I'm trying to proof the product rule for functions $f: R^{n} \to R$. There is already a good thread on this - total differential of $f+g$, $fg$ and $\frac fg$.
However, I am not sure about the last step, i.e. showing that $$\lim \limits_{h \to 0} \frac{(f(x+h)-f(x))dg_{x}(h)}{\lVert h \rVert}=0$$
As the other thread mentions in the comments
\begin{align} & \lim \limits_{h \to 0} \frac{(f(x+h)-f(x))dg_{x}(h)}{\lVert h \rVert} \\ & =\lim \limits_{h \to 0} (f(x+h)-f(x)) \lim \limits_{h \to 0} \frac{dg_{x}(h)}{\lVert h \rVert} \\ & \end{align}
and the first limit converges to $0$ by continuity of $f$ (since f is totally differentiable). So it remains to show that the second term is bounded.
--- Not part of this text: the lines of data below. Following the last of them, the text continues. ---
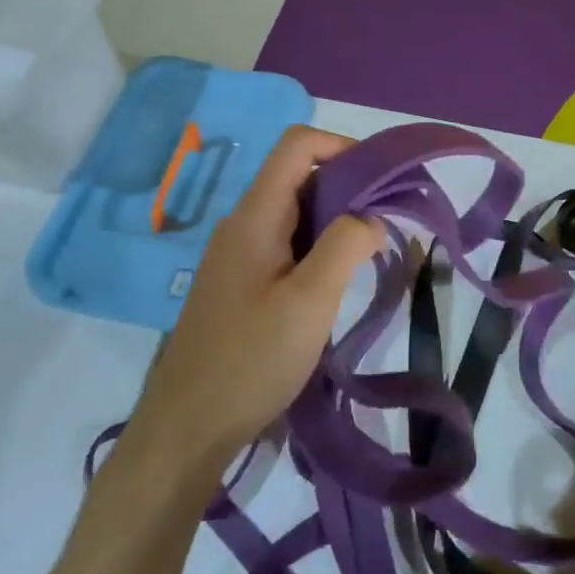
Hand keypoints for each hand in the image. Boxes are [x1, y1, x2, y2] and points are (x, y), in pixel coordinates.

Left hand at [134, 127, 384, 459]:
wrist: (187, 427)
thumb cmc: (251, 360)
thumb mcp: (310, 300)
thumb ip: (346, 246)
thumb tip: (372, 216)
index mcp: (254, 217)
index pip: (297, 146)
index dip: (343, 148)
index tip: (382, 182)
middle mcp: (241, 225)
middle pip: (298, 177)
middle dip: (348, 188)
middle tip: (386, 225)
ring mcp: (238, 256)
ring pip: (295, 214)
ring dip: (336, 223)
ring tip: (369, 257)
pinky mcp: (240, 285)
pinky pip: (285, 246)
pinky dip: (318, 250)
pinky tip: (336, 285)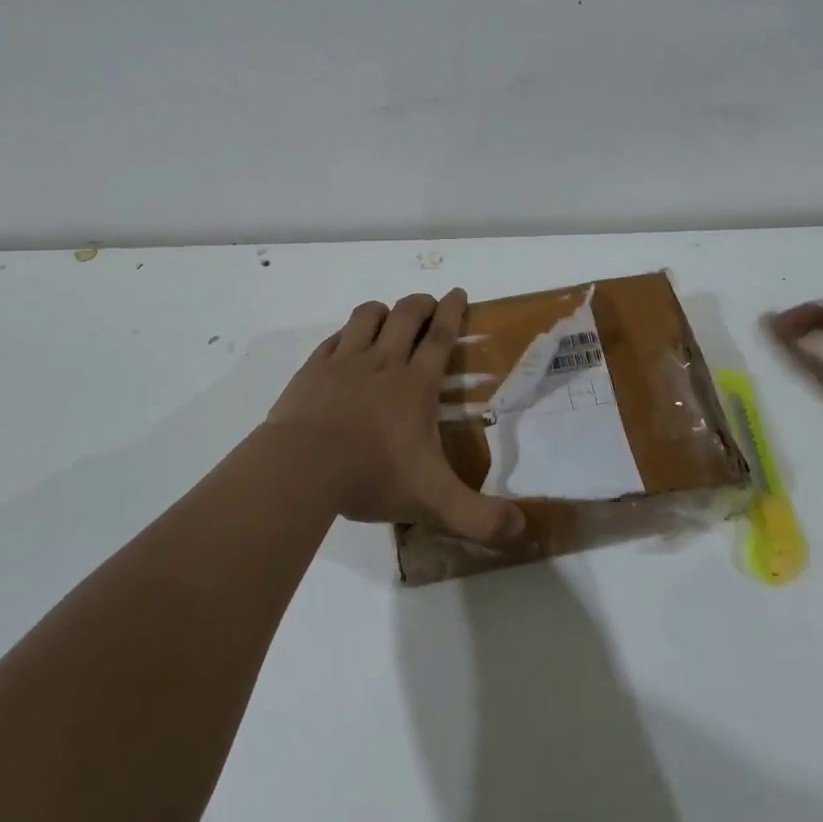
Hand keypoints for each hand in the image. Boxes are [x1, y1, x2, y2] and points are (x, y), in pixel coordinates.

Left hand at [266, 290, 524, 544]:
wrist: (302, 467)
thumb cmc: (371, 476)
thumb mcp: (434, 502)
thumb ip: (479, 518)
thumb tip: (521, 528)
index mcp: (415, 385)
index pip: (440, 336)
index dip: (452, 311)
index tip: (458, 292)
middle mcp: (382, 363)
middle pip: (406, 314)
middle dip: (421, 303)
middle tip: (429, 305)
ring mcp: (344, 362)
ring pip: (367, 316)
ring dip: (382, 310)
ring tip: (388, 317)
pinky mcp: (313, 369)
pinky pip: (335, 338)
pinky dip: (347, 333)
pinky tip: (346, 344)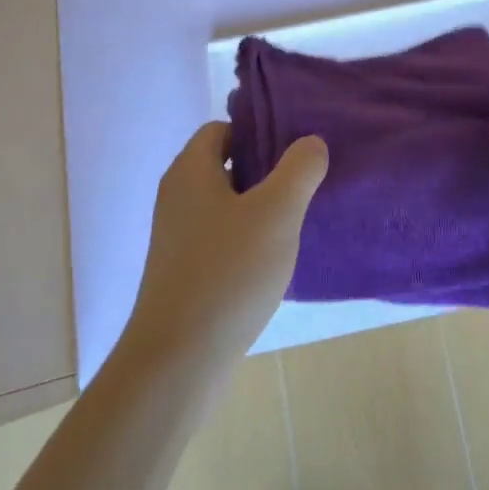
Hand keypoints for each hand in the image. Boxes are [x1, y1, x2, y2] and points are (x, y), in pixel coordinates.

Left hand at [121, 124, 329, 368]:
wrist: (177, 360)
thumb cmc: (228, 273)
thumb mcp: (277, 213)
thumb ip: (299, 169)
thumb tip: (310, 143)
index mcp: (190, 171)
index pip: (223, 129)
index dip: (258, 131)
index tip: (295, 149)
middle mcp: (177, 197)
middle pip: (225, 165)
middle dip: (265, 170)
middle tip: (304, 183)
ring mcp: (177, 236)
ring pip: (225, 203)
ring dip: (259, 206)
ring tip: (295, 221)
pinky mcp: (183, 270)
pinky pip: (220, 237)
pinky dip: (246, 238)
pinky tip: (272, 260)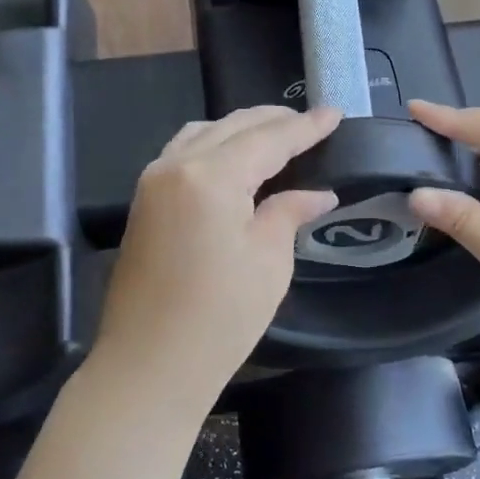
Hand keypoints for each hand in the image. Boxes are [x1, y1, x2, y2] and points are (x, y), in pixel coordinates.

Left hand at [94, 106, 341, 400]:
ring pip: (203, 133)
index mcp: (211, 176)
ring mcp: (153, 182)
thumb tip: (317, 193)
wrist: (149, 365)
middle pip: (232, 127)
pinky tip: (234, 159)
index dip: (305, 127)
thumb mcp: (269, 261)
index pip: (269, 139)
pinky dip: (214, 146)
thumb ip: (289, 212)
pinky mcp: (144, 202)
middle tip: (312, 123)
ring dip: (241, 129)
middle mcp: (176, 165)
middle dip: (274, 121)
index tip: (335, 113)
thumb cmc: (220, 317)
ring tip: (276, 136)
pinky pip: (183, 153)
But I am not sure how to do this.
I have given this another thought and have come up with a solution.
Since $dg_{x}(h)$ is a linear map on a finite-dimensional vector space, it is a bounded linear operator which means that $\lvert dg_{x}(h)\rvert<C \|h\|, C \in \mathbb{R}$ for all $h$ (see https://en.wikipedia.org/wiki/Discontinuous_linear_map).
Therefore, $\frac{dg_{x}(h)}{\|h\|} \leq \frac{\lvert dg_{x}(h)\rvert}{\|h\|}<C$.